Re: [ASFCS42] Proposed schedule for our next release

David Nalley Thu, 18 Apr 2013 19:29:24 -0700

On Thu, Apr 18, 2013 at 10:26 PM, Chiradeep Vittal
<chiradeep.vit...@citrix.com> wrote:
>
>
> On 4/18/13 6:41 PM, "David Nalley" <da...@gnsa.us> wrote:
>
>>On Thu, Apr 18, 2013 at 6:26 PM, Will Chan <will.c...@citrix.com> wrote:
>>>
>>> > -----Original Message-----
>>> > From: Chip Childers [mailto:chip.child...@sungard.com]

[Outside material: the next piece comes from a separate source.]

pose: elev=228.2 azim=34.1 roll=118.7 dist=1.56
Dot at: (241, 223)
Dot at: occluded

>>> > Sent: Monday, April 15, 2013 7:22 AM
>>> > To: dev@cloudstack.apache.org
>>> > Cc: cloudstack-...@incubator.apache.org
>>> > Subject: Re: [ASFCS42] Proposed schedule for our next release
>>> >
>>> > On Thu, Apr 11, 2013 at 02:50:02PM -0700, Animesh Chaturvedi wrote:
>>> > >
>>> > > I want to call out my concern on technical debt we have accumulated
>>>so
>>> > far.
>>> > >
>>> > >  I did an analysis on JIRA bugs yesterday night PST on "Affects
>>> > > Version = 4.1" and created since Dec 2012
>>> > >
>>> > > Total records : 429
>>> > > Resolution Type (Invalid, Duplicate, Cannot reproduce etc.) : 87 (30
>>> > > Blockers, 27 Critical, 27 Major, 4 Minor) Valid Defects  : 429-87=
>>>342
>>> > > Fixed : 246 (60 Blockers, 70 Critical, 99 Majors) out of which 217
>>> > > were fixed since Feb Unresolved : 96 (1 Blocker, 8 Critical, 64
>>>Major)
>>> > >
>>> > > With this data it looks like we have fixed 2/3 of valid defects in
>>>little over
>>> > 2 months and pretty much deferring around 1/3 rd of issues for future
>>> > release.
>>> > >
>>> > > I also looked at overall backlog of bugs (Critical, Major and
>>>Blockers only)
>>> > as of 4/10/2013 - 10:0PM PST.
>>> > >
>>> > > 284 open (18 Blocker, 38 Critical, 228 Major) ; By Fix version
>>> > >     -  Release 4.0.x and prior: 13
>>> > >     -  4.1: 70
>>> > >     -  4.2 : 97
>>> > >     -  Future: 8
>>> > >     -  No version: 107
>>> > >
>>> > > Looking at that we fixed 217 bugs in roughly 2 months during 4.1
>>>cycle,
>>> > fixing the backlog of bug  will probably take us 2 months.  Should we
>>>extend
>>> > the 4.2 test cycle by 2 months [Original Schedule: 6/1 - 7/22,
>>>Extended
>>> > Schedule: 6/1-9/22] to reduce the technical debt significantly? I
>>>would like
>>> > to hear how community wants to address technical debt. Based on the
>>> > input and consensus I will publish the agreed schedule next week.
>>> > >
>>> > >
>>> >
>>> > I don't think that an extension of time changes bug counts really.
>>>IMO, we
>>> > need to pull together to have some bug-fix focused effort applied to
>>>the
>>> > code-base.  It's also another reason that I'm so big on making sure
>>>that
>>> > automated tests come in with the new features.  That doesn't address
>>>test
>>> > scenarios that human testers can come up with, but if a developer
>>>spends
>>> > the time to think about testing the basic feature and codifies that,
>>>we
>>> > should at least avoid the "this actually doesn't work at all" types
>>>of bugs.
>>> >
>>> > There's a school of thought that says, don't build another feature
>>>until you
>>> > have sorted out the known bugs in the current features.  I don't
>>>think we
>>> > could really pull that off, but perhaps a different thread to rally
>>>people
>>> > around the bug backlog is in order?
>>> >
>>> > -chip
>>>
>>> Sorry to chime in so late to this thread as I've been offsite for the
>>>better part of this week.  I was one of the original 4 month release
>>>crowd but after the recent two releases of ACS, I'm starting to wonder
>>>if we shouldn't start moving this to a 6 month cycle instead of two.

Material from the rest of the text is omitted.